Have you ever dreamed about what it would be like to have the ability to foresee the future? Just think about the possibilities. Imagine if at December 31st of every year, you knew what the best investment for the following year would be. Having this foresight would be kind of like winning the lottery. You would be a millionaire in no time at all!
Let's say you invested ten thousand dollars (one time) and succeeded in picking the best performing investment category every year since 1987 out of 20 different asset categories. Today, you would have turned that $10,000 into $7,000,000 dollars in 20 years. That translates to a whopping 39% compound average annual return.
Compare that to investing the $10,000 into a diversified portfolio of those 20 asset classes and your investment would have made an 8% compound average return over the same 20 years to give you an accumulated balance of $45,000. Now that's a big difference in results between $7,000,000 and $45,000. All you have to do to get the better result is to be able to predict the future consistently for 20 years.
There is no such thing as perfection in investing
If perfection existed in investing, we would not need thousands of investments to choose from. One of my favorite investment quotes comes form George Hartman, author of RISK is a Four Letter Word. He said it best when he stated that “investing is an inexact science: it is better to be approximately right than precisely wrong.” As a result, I believe that rather than focusing on trying to find perfection, look to increase your probability of being right more often than being wrong and you will be leaps and bounds ahead of the pack. One of the best ways to increase your probability of success is to avoid chasing performance.

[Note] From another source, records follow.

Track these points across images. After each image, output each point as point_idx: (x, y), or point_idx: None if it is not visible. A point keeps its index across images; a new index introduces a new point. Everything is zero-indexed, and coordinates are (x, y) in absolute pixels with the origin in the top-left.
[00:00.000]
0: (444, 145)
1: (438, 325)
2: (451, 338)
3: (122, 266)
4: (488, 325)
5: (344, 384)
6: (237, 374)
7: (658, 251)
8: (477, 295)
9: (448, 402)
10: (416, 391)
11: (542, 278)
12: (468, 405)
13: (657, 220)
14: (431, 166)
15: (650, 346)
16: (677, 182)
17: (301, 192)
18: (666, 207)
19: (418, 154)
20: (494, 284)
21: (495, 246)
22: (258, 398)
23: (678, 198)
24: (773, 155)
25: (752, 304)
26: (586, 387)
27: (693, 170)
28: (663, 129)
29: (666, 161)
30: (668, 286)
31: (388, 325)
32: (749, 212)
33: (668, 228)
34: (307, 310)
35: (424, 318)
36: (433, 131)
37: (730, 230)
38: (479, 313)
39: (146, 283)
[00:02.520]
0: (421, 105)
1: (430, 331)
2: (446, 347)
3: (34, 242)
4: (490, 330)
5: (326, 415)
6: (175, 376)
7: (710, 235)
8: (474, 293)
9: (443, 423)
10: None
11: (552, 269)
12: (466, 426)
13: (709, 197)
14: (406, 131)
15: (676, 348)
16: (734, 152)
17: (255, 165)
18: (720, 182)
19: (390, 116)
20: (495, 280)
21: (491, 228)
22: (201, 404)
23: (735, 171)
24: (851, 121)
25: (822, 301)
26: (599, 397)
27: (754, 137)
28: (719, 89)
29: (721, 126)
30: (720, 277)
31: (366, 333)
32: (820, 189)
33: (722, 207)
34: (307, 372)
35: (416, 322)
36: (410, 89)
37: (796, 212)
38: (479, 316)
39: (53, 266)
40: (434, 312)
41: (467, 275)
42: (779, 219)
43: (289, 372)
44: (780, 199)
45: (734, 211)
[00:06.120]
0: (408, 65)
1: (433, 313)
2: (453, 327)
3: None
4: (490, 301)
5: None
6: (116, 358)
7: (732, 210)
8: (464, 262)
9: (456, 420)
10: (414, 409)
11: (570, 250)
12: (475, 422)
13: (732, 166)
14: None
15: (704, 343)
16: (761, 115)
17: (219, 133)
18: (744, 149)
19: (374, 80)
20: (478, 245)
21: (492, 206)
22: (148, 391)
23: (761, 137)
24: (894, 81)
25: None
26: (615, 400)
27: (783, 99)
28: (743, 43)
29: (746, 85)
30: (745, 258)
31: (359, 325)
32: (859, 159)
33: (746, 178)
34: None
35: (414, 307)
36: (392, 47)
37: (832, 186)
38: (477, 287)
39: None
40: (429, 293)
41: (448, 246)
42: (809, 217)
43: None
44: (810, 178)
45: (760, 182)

Don't Chase Last Years Winners.
Chasing performance is by far the biggest mistake investors make. If you take a look at your portfolio, chances are your first instinct is to keep your winners and sell your losers. It's natural to think that those investments that did the best will continue to be the best and conversely, those investments that did the worst will continue to do the worst. We call this ‘linear extrapolation' or thinking in straight lines.
We know this happens because the buying patterns of investors are clear. There is over an 80% correlation that last year's best performing investments will be the following years most popular investments. And yet, for most of us, we can rationalize how the ‘buy low, sell high' strategy makes sense but chasing performance is the polar opposite (Buy high, sell low).
According to my research, last year's winners have about a 15% chance of repeating being a winner for two consecutive years. In other words, chasing performance does not work 85% of the time. Markets are unpredictable. You can get lucky from time to time but success cannot be sustained for a long period of time. Even the greats of investing like Warren buffet, Peter Lynch, or Sir John Templeton get it wrong from time to time. Long term success does not lie in being right all of the time but rather being right more often than wrong.
Chasing performance just does not work. If it were that easy, we would all buy last years winners knowing they would be this years winners knowing they will be next years winners and so on and so on and so on.
Practically, remember that everything goes in cycles (interest rates, stock markets, sectors, mutual funds, economies, businesses, etc). What goes up can come down. What goes down can come up. What goes up the most comes down the most. What goes down the most goes up the most. Just because it was the best, does not mean it will stay the best.